Inputs: wave energy, cliff erosion, river sediment, onshore transport, LSD, beach nourishment

Throughputs: LSD, beach destruction and construction

Stores: spits, bars, estuaries, salt marshes and sand dunes

Outputs: offshore transport, LSD, landward dune erosion, dredging

Question 23

What is longshore drift?

Answer 23

The process by which material is transported along the beach or coastline. It is controlled by waves and their swash and backwash.
The angle of swash depends on the prevailing wind. If the waves approach at an angle, they trasnport sand and pebbles up with the beach at an angle
Due to gravity, backwash always pulls the sediment back to the sea in a straight line as it takes the shortest route, creating a resultant movement of sediment along the coastline.

Question 24

What is a beach?

Answer 24

An area of land between low tide and storm tide marks, made up of pebbles sand and mud and silt. They are formed by constructive ways
They may also form in bays where the waves lose energy due to gently sloping land and so the waves readily deposit material
Beaches are also found along straight coastlines where LSD occurs, especially if groynes are built to trap sediment

Question 25

What is beach morphology dependent on? What are the characteristics of sandy/shingle beaches?

Answer 25

Wave type, energy, sediment type and bed morphology

Sand forms wide, gentle gradient beaches. They have stronger swashes and longer run ups due to flatter profiles and similar strength backwash due to low percolation rates.

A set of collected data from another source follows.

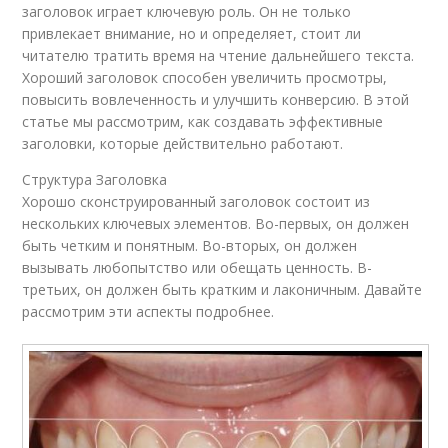
заголовок играет ключевую роль. Он не только
привлекает внимание, но и определяет, стоит ли
читателю тратить время на чтение дальнейшего текста.
Хороший заголовок способен увеличить просмотры,
повысить вовлеченность и улучшить конверсию. В этой
статье мы рассмотрим, как создавать эффективные
заголовки, которые действительно работают.
Структура Заголовка
Хорошо сконструированный заголовок состоит из
нескольких ключевых элементов. Во-первых, он должен
быть четким и понятным. Во-вторых, он должен
вызывать любопытство или обещать ценность. В-
третьих, он должен быть кратким и лаконичным. Давайте
рассмотрим эти аспекты подробнее.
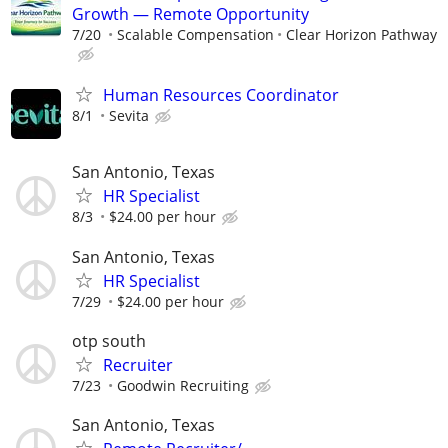
Growth — Remote Opportunity
7/20
Scalable Compensation
Clear Horizon Pathway
Human Resources Coordinator
8/1
Sevita
San Antonio, Texas
HR Specialist
8/3
$24.00 per hour
San Antonio, Texas
HR Specialist
7/29
$24.00 per hour
otp south
Recruiter
7/23
Goodwin Recruiting
San Antonio, Texas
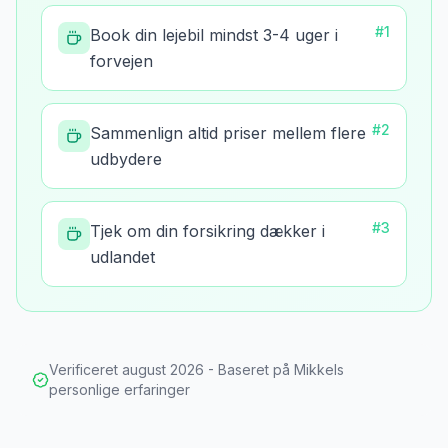
#
1
Book din lejebil mindst 3-4 uger i
forvejen
#
2
Sammenlign altid priser mellem flere
udbydere
#
3
Tjek om din forsikring dækker i
udlandet
Verificeret
august 2026
- Baseret på Mikkels
personlige erfaringer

Shingle beaches are narrower and steeper. They have high percolation rates so have stronger swash than backwash. As a result lots of sediment is moved up however little material is removed.

Question 26

What is the tidal range?

Answer 26

Vertical distance between high and low tides coinciding the sweep zone. Twice a month, the Earth Moon and Sun align, putting an extra gravitational pull on the tidal bulge. This leads to a high tide called the spring tide and when the sun and moon are at right angles the tidal range is the lowest.

Low tidal ranges form narrower beaches, pone to higher erosion found on shores of enclosed seas rather than oceans.